--- BRANO ---

Come è stato il 2025 per l’ecosistema italiano delle startup? Anno buono, anno meno buono? Gli indicatori sono diversi ma in generale il bilancio è ancora piuttosto lontano dall’essere positivo perché l’ecosistema italiano delle startup ancora arranca, non è ancora riuscito a fare il salto quantitativo e qualitativo che da anni, almeno da quando esiste la legge sulle startup del 2012, tutti gli operatori si attendono, ma che ancora non si è verificato.
Certo c’è stata una crescita sia nei numeri ma sopratutto nella qualità, ci sono più investitori e ci sono sempre più bravi imprenditori, ci sono anche le aziende che sono cresciute e che da startup sono diventate scaleup e perfino alcuni campioni di portata globale e questo è un fatto che da la misura della capacità di fare impresa che non è di certo inferiore a quella di altri Paesi. Manca però la portata, manca la massa critica sia in termini di disponibilità di denari da investire, sia in termini di rilevanza del mondo startup nel contesto del panorama socio economico del Paese.
Francesco Cerruti, direttore generale di Italian Tech Alliance, associazione di investitori in capitale di rischio e imprenditori innovativi, mette in luce come le aspettative per il 2025 erano alte ma che solo in parte, in piccola parte, si sono concretizzate: “A mio avviso dobbiamo considerare tre parametri: l’attivismo degli investitori istituzionali, il ruolo dell’Europa, e lo svilupparsi di storie di successo di imprenditori. Il primo punto è stato deludente nonostante le attese a valle dell’approvazione della Legge sulla Concorrenza e in particolare l’articolo 33 che avrebbe dovuto facilitare l’avvicinamento da parte degli investitori istituzionali all’asset class startup i risultati sono quanto meno definibili scarsi, si è mosso veramente troppo poco. L’Europa ha prodotto molte, tantissime, chiacchiere, si parla del 28esimo regime, si fa riferimento alla consapevolezza del rapporto Draghi, è stata nominata la Commissaria alle startup ma fino a ora risultati quasi nulli e questo atteggiamento non fa bene né all’ecosistema né alla reputazione dell’Europa e della Commissione europea in particolare, il terzo punto è quello che ha dato le maggiori soddisfazioni perché oggi anche in italia ci sono le storie di successo che conoscono tutti, Bending Spoons certamente ma anche altre aziende in diversi settori saranno emergenti come esempi di una virtuosissima capacità di costruire imprese che hanno successo sia economico-finanziario sia dal punto di vista di rafforzare la cultura dell’innovazione e quindi fare capire come le startup sono una risposta vincente all’affrontare i grandi problemi che affliggono il mondo”.

--- VOCI FORNITE ---

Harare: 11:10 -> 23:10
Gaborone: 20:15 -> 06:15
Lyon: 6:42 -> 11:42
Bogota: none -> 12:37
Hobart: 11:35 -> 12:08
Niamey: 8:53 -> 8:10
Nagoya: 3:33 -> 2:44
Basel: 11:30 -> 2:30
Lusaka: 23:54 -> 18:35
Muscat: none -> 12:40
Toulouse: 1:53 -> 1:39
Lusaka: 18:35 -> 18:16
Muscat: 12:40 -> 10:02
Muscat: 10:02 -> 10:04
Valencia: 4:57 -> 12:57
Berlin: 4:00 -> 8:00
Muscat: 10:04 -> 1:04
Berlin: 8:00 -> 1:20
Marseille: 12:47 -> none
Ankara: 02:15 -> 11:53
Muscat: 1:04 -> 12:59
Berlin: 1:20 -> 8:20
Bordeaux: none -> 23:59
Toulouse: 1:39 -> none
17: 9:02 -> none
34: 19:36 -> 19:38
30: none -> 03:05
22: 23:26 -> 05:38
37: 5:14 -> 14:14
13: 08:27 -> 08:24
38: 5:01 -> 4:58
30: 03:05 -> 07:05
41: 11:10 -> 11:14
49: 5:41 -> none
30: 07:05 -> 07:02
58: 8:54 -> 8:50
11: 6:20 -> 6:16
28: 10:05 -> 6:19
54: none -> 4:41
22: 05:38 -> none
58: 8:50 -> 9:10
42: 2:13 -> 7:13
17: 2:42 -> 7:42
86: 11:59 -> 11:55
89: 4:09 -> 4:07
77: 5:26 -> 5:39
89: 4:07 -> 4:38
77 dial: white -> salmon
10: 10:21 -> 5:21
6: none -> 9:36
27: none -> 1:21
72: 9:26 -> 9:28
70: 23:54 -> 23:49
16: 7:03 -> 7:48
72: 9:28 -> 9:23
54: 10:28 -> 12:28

---

» CONSEGNA
Riporta il brano sull'ecosistema italiano delle startup da "Certo c’è stata" fino a "economico del Paese." compreso, sostituendo "investitori" con "finanziatori".

» RISPOSTA CORRETTA
Certo c’è stata una crescita sia nei numeri ma sopratutto nella qualità, ci sono più finanziatori e ci sono sempre più bravi imprenditori, ci sono anche le aziende che sono cresciute e che da startup sono diventate scaleup e perfino alcuni campioni di portata globale e questo è un fatto che da la misura della capacità di fare impresa che non è di certo inferiore a quella di altri Paesi. Manca però la portata, manca la massa critica sia in termini di disponibilità di denari da investire, sia in termini di rilevanza del mondo startup nel contesto del panorama socio economico del Paese.